So we need to clean off that emoji variation selector before giving them to the synonym token filter.

This can be done like this:

"emoji_variation_selector_filter": {
    "type": "pattern_replace",
    "pattern": "\\uFE0E|\\uFE0F",
    "replace": ""
}

Your search is 🍏🥑<fe0f><fe0f><fe0f>, it produce two tokens by default:

🍏
🥑<fe0f>

As 🥑<fe0f> is not in the synonym file you don't get the annotations.

When we apply the above filter we get those tokens:

🍏
🥑

And then the synonym filter can work to add the tokens!

I added this filter in the README, added tests and I'm now closing this issue. Feel free to comment if there is anything else!

See changes here: https://github.com/jolicode/emoji-search/commit/bea5b31d96ac641ebe6eace8da07ff0ff610bc2c

Also since last time the emoji files have been fixed for the "completely eliminated by analyzer" issue :wink:

harmenjanssen commented 4 years ago

That's great! Thanks so much for maintaining this repo and debugging this issue. I will implement the filter and download the new dictionary files.

harmenjanssen commented 4 years ago

Oddly enough I still get an error on the line:

〽 => 〽, mark, part, part alternation mark

 {"error":{"root_cause":[{"type":"illegal_argument_exception","reason":"failed to build synonyms"}],"type":"illegal_argument_exception","reason":"failed to build synonyms","c
  aused_by":{"type":"parse_exception","reason":"Invalid synonym rule at line 1263","caused_by":{"type":"illegal_argument_exception","reason":"term: 〽 was completely eliminate
  d by analyzer"}}},"status":400}

It might be relevant to know we do not use the file as-is but add them programmatically through synonyms:

'filter' => [
    'english_emoji' => [
        'type' => 'synonym',
        'synonyms' => [],                // Will be filled by reading the synonyms file.

» WHAT THE TASK REQUIRES
Write out the thread again from "As 🥑<fe0f> is" to "add the tokens!", switching "synonym" to "thesaurus". The rows come from a separate source.

(Dataset records)

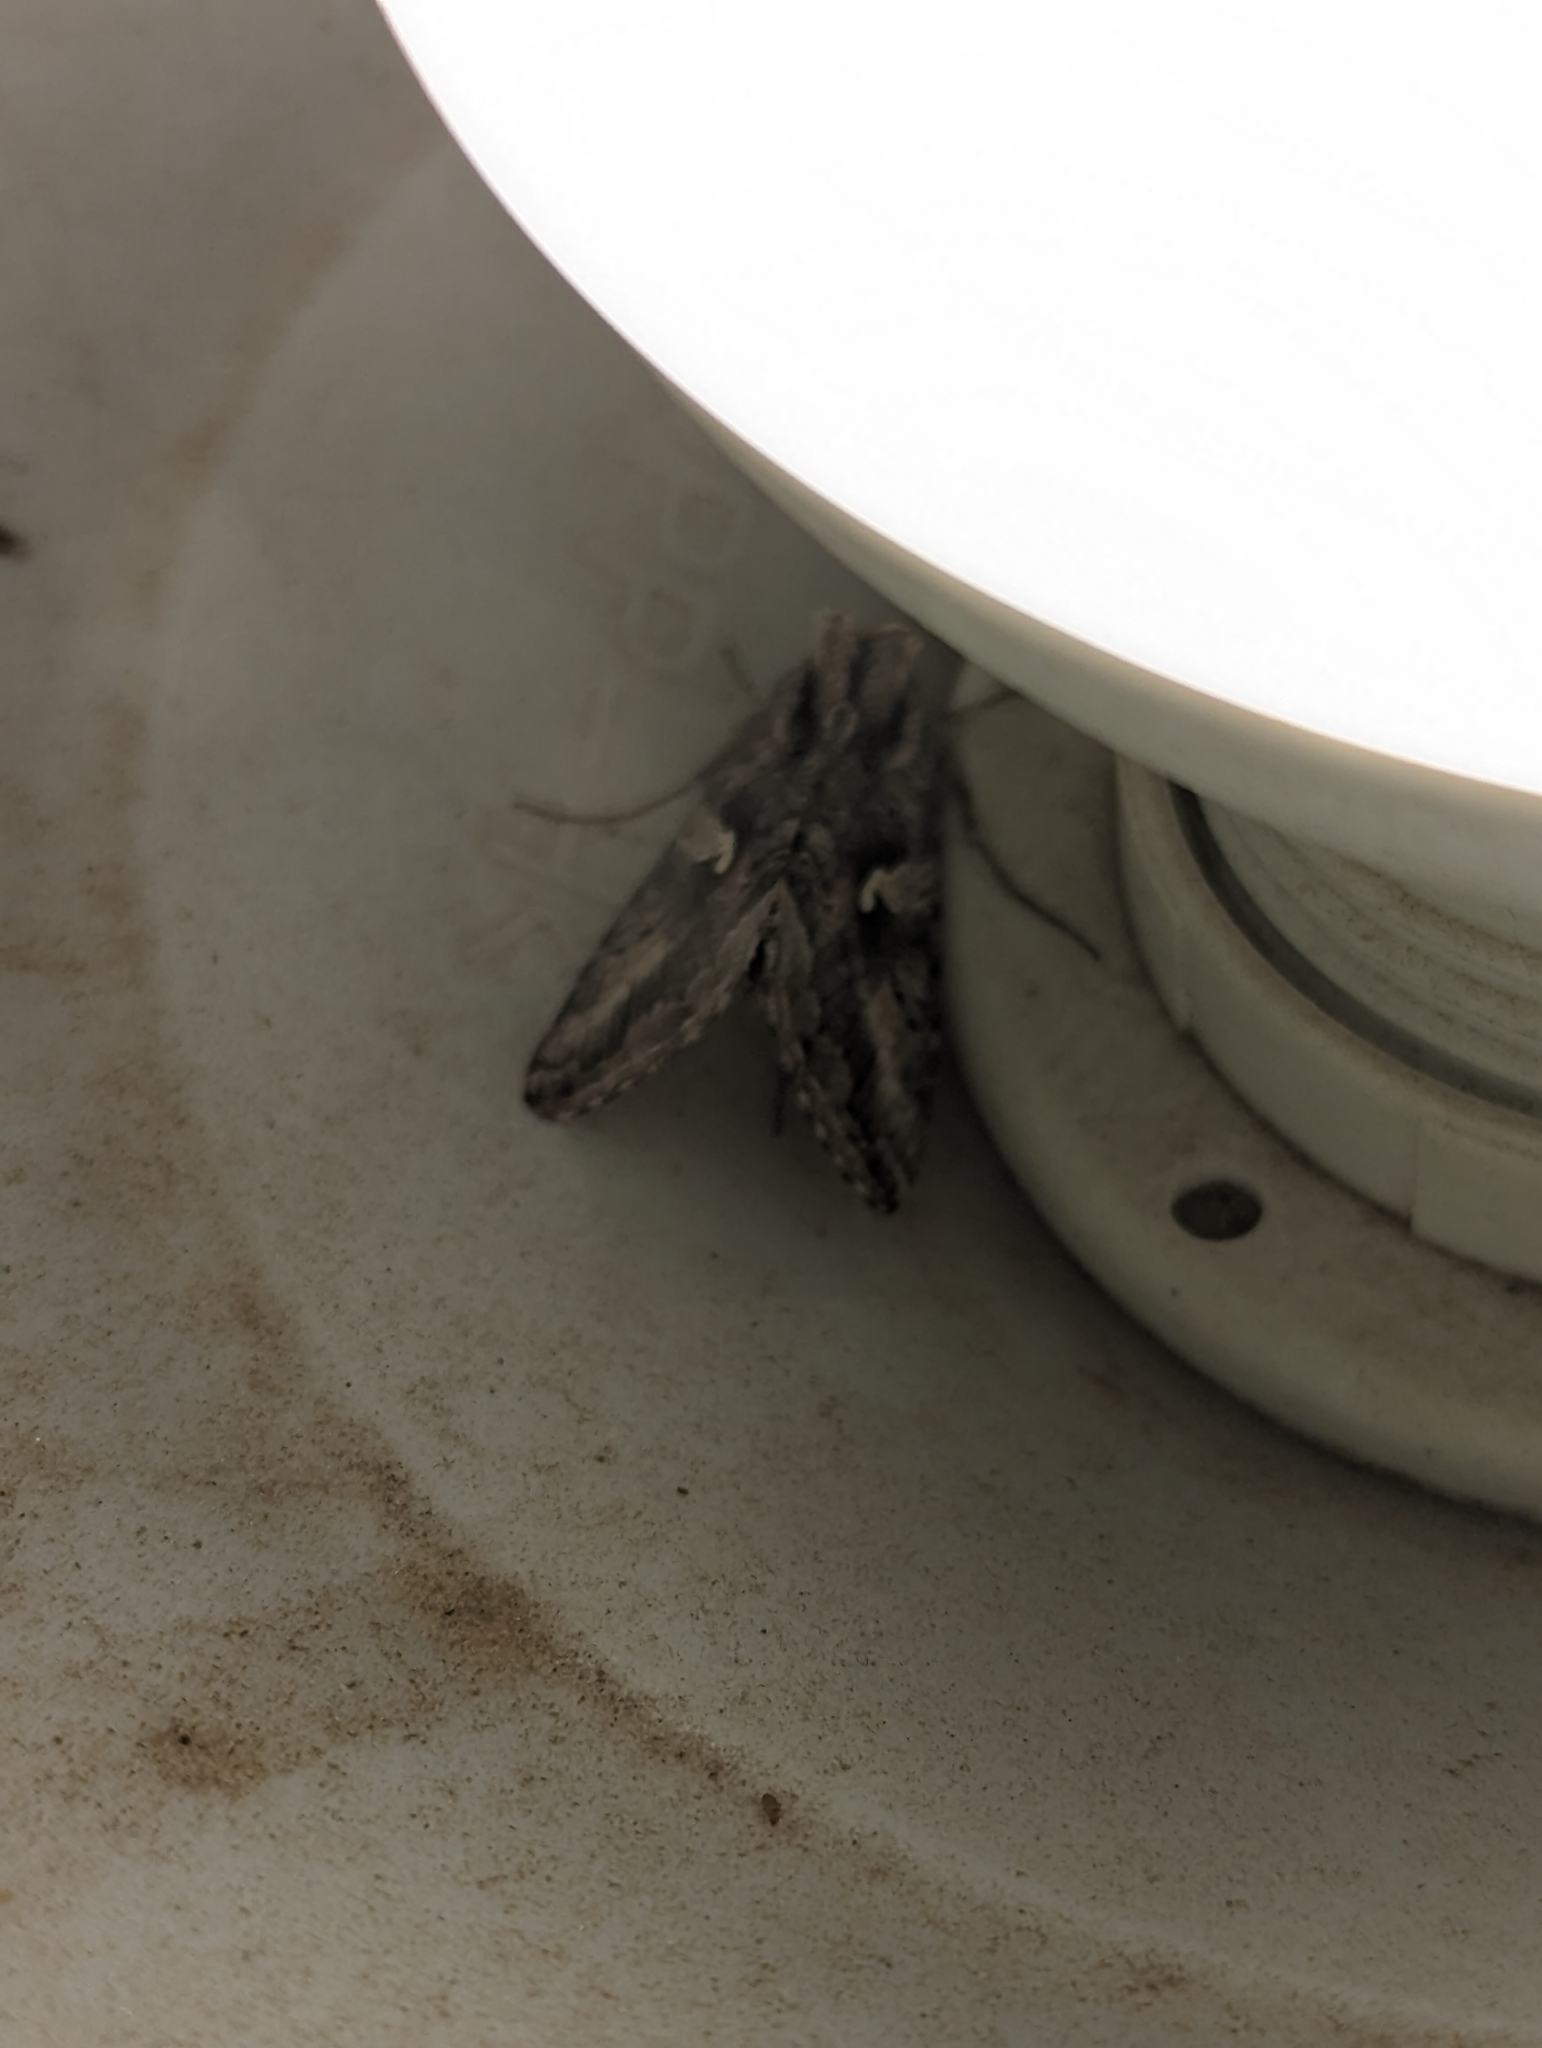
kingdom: Animalia
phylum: Arthropoda
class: Insecta
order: Lepidoptera
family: Noctuidae
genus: Autographa
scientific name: Autographa californica
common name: Alfalfa looper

» RESULT OF THE EXERCISE
As 🥑<fe0f> is not in the thesaurus file you don't get the annotations.

When we apply the above filter we get those tokens:

🍏
🥑

And then the thesaurus filter can work to add the tokens!